Od wczoraj „drgnęło” na budowie obwodnicy Ząbkowic. Liczniejsze, niż zwykle ekipy montują słynne już słupy z sygnalizacją świetlną.
Ustawienie bramownic, które zostały w tym celu specjalnie sprowadzone z Norwegii, było warunkiem postawionym przez Generalną Dyrekcję Dróg Krajowych i Autostrad, aby można było włączyć ruch z wybudowanej już w ubiegłym roku ponad 3-kilometrowej trasy, do drogi krajowej nr 8. Początek całego zamieszania, które opóźnia oddanie obwodnicy do ruchu, sięga 2009 r. Już wtedy GDDKiA nie wyraziła zgody na budowanie na węźle „Tarnów” ronda, które wedle wszelkich wyliczeń byłoby tańsze w wykonaniu i utrzymaniu i pozwalałoby zachować płynność intensywnego na „ósemce” strumienia pojazdów. Mimo nalegań samorządu Ząbkowic, a przede wszystkim samego inwestora, czyli Dolnośląskiej Służby Dróg i Kolei, GDDKiA wymusiła zaprojektowanie i wybudowanie skrzyżowania kolizyjnego ze światłami.
W 2013 r. okazało się, że GDDKiA zażądała od DSDiK, aby konstrukcje sygnalizacji świetlnej na tym węźle spełniały wymagania identyczne jakie są stawiane w przypadku dróg ekspresowych. To oznaczało konieczność, wspomnianego już importu tzw. „bramownic” z Norwegii. Skutkiem całej operacji jest konieczność utrzymywania tranzytu pojazdów wysokotonażowych przez gęsto zabudowaną część miasta, o czym pisaliśmy już na naszym portalu. Cała inwestycja kosztuje prawie 25 mln zł, z czego zdecydowana większość pochodzi z dotacji unijnej. Jak już informowaliśmy – pierwotnie obwodnica miała być przejezdna jesienią 2012 r. potem na koniec 2013 r. Teraz mówi się o terminie „wielkanocnym”. Podobna sytuacja ma miejsce w przypadku kontynuacji budowy obwodnicy Nowej Rudy, która na odcinku objazdu do Ludwikowic Kłodzkich też jest już od kilku miesięcy wybudowana, i …też nie można nią jechać. Ząbkowicka obwodnica nie jest więc jedynym w regionie przypadkiem budowania dróg za przysłowiowe „ciężkie” pieniądze, którymi nie można jechać. O uciążliwościach, jakich doświadczają mieszkańcy ulic, przez które za dnia i nocą przetaczają się ciężkie pojazdy – jak się zdaje – myśli się na końcu.

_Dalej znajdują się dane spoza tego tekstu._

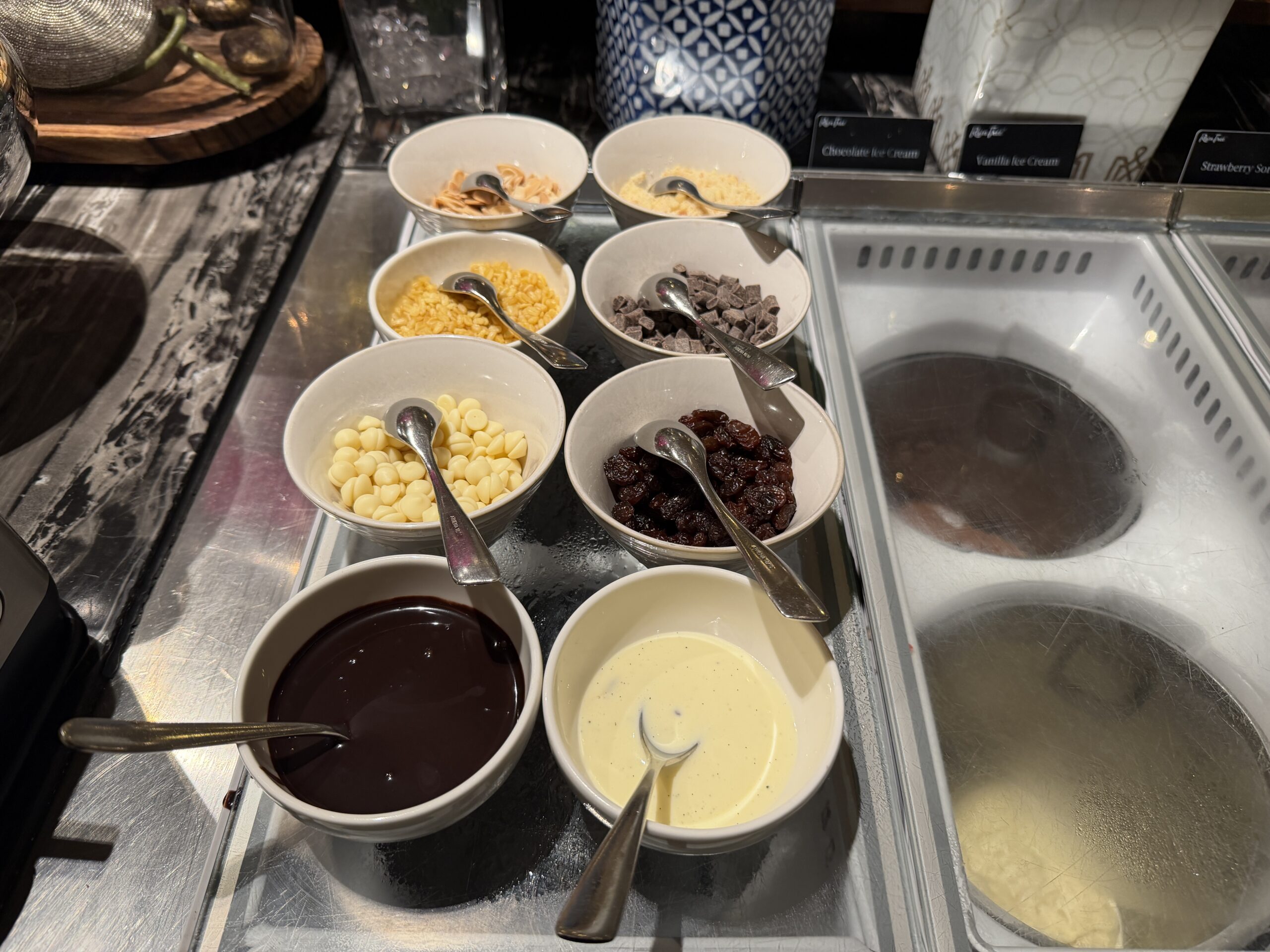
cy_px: 476
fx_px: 881
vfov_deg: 56.8
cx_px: 635
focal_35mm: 24
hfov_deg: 71.6
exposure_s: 1/98
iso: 160
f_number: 1.78
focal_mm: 6.76
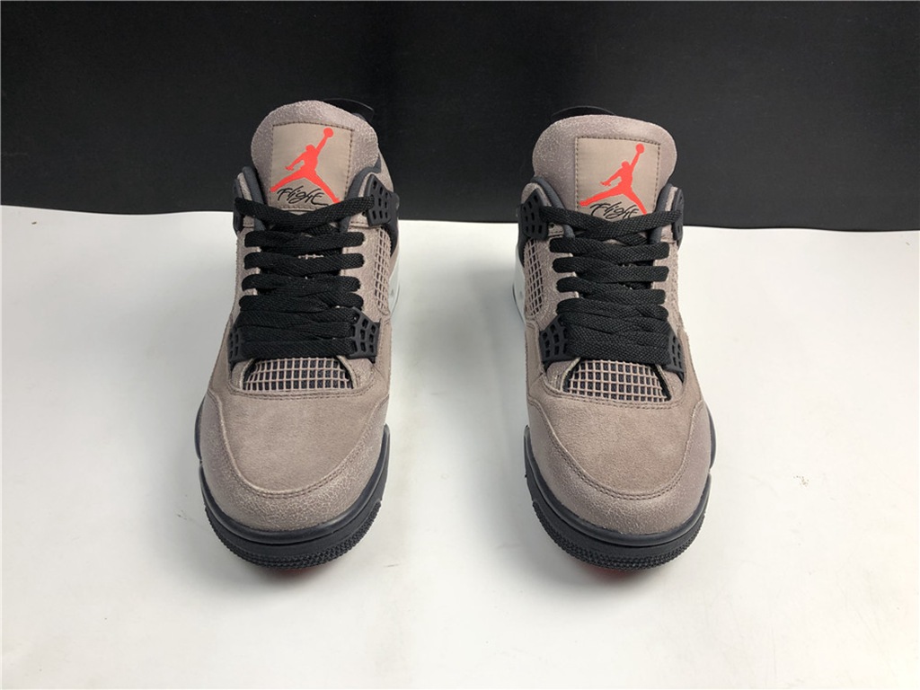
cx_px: 460
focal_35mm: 28
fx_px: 744
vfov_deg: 49.7
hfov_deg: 63.4
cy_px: 345
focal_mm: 4
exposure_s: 1/50
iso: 20
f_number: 1.8
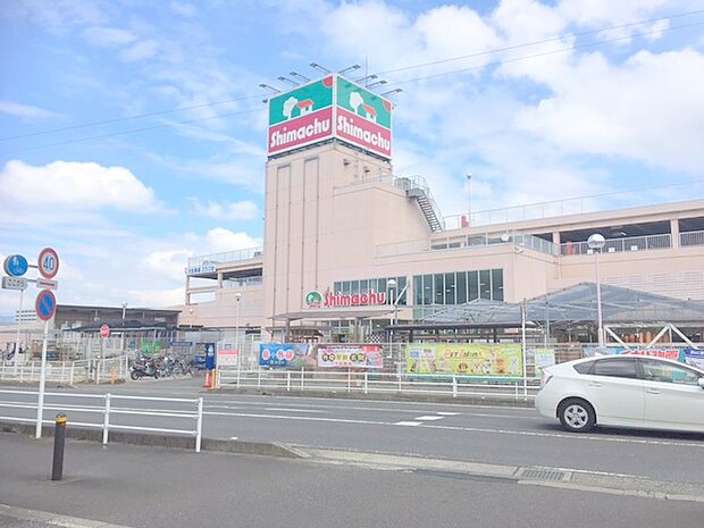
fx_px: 590
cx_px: 352
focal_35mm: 29
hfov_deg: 61.7
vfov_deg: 48.2
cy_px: 264
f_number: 2.2
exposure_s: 1/1748
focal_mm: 4.15
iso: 25
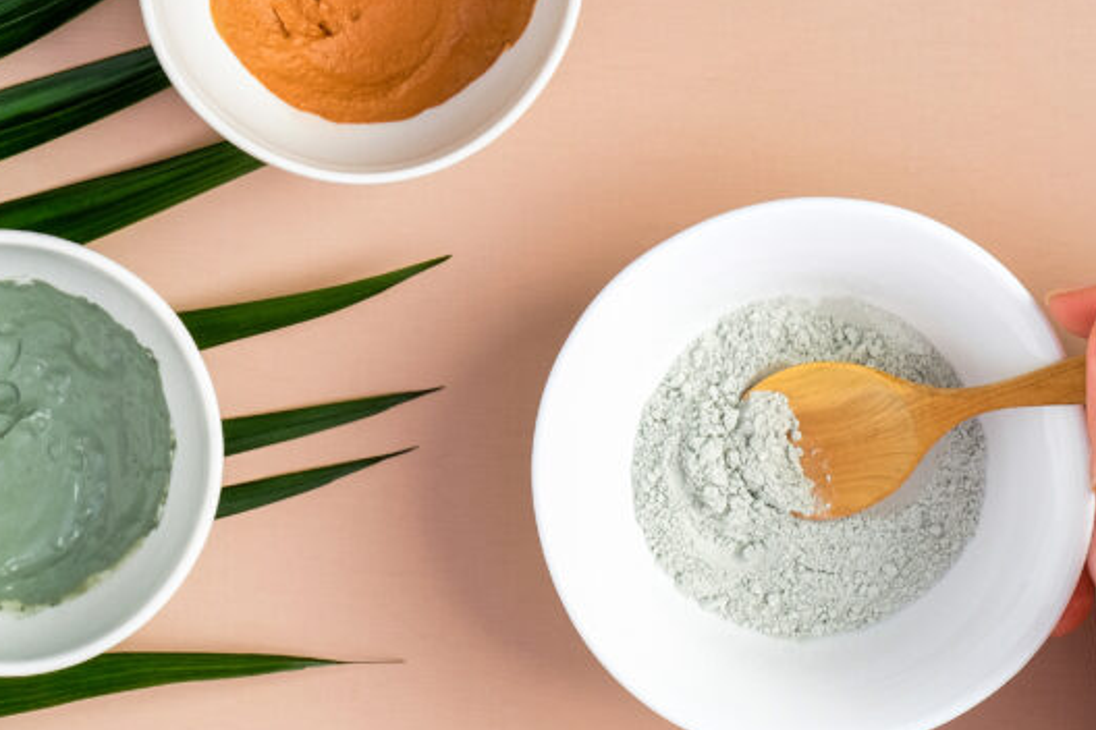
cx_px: 469
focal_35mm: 161
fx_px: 4901
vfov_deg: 8.5
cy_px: 233
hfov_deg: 12.8
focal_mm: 55
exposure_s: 1/125
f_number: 9
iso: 200
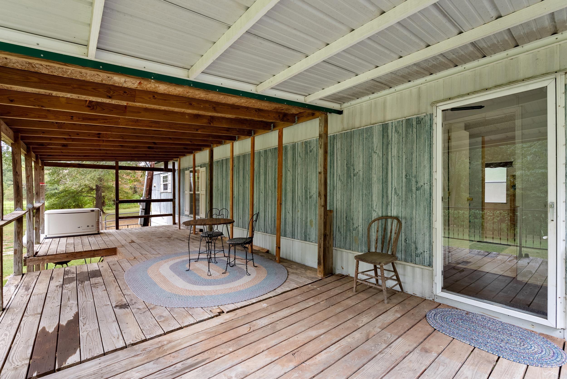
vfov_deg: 73.8
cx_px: 284
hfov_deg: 96.7
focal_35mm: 16
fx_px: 252
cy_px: 190
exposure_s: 1/4
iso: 250
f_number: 9
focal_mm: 16
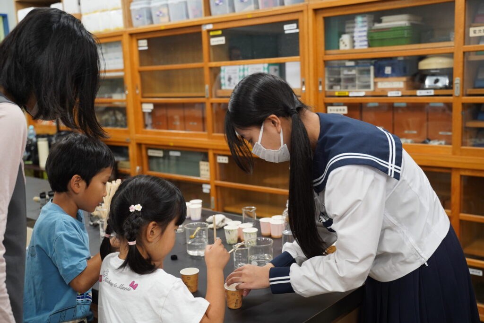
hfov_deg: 49.5
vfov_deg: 34.2
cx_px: 242
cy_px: 162
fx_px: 524
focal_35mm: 39
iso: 1600
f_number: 3.5
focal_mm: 39
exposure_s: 1/160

Czegoś tu nie rozumiem. Czym GDDKiA kierowała się nie wyrażając zgody na budowę ronda w miejscu włączenia obwodnicy do „ósemki”. Mamy w zamian rozwlekłe ślimacznice niepotrzebnie zajmujące kawał pola, które przecież mogło służyć innym celom. Koszt inwestycji zapewne większy, no i koszt utrzymania, choćby związany z koniecznością zasilania świateł drogowych na krzyżówkach. Czemu zawdzięczamy tak jawnie niegospodarną decyzję. Może jednak były jakieś istotne przesłanki przemawiające za zrealizowanym rozwiązaniem. Warto zatem, żebyśmy je poznali.
GDDKiA w 2008 i 2009 r. miała w dalekosiężnych planach kontynuację budowy drogi ekspresowej S8 od Magnic w kierunku Kłodzka. Póki co na Magnicach się zatrzymało, bo powstała przed Euro 2012 autostradowa obwodnica Wrocławia. Niedawno ogłoszono zamiar budowy obwodnicy Kłodzka w ciągu drogi krajowej nr 8. Natomiast odcinek „ósemki” od Magnic przez Ząbkowice do Kłodzka „spadł” z planów inwestycyjnych. GDDKiA twierdziła, że budowa ronda skomplikowałaby „planowaną” wówczas inwestycję S8. Zgodzili się tylko na kolizyjne skrzyżowanie ze światłami. Skutkiem tego projektanci obwodnicy Ząbkowic musieli zaplanować łącznik obwodnicy z „ósemką” w kształcie, jaki widzimy dzisiaj. Podzielamy opinię, że stanowisko GDDKiA jest kontrowersyjne i z pewnością podrożyło koszt budowy obwodnicy Ząbkowic. Na przykładzie bramownic z sygnalizacją świetlną widać to jak na dłoni.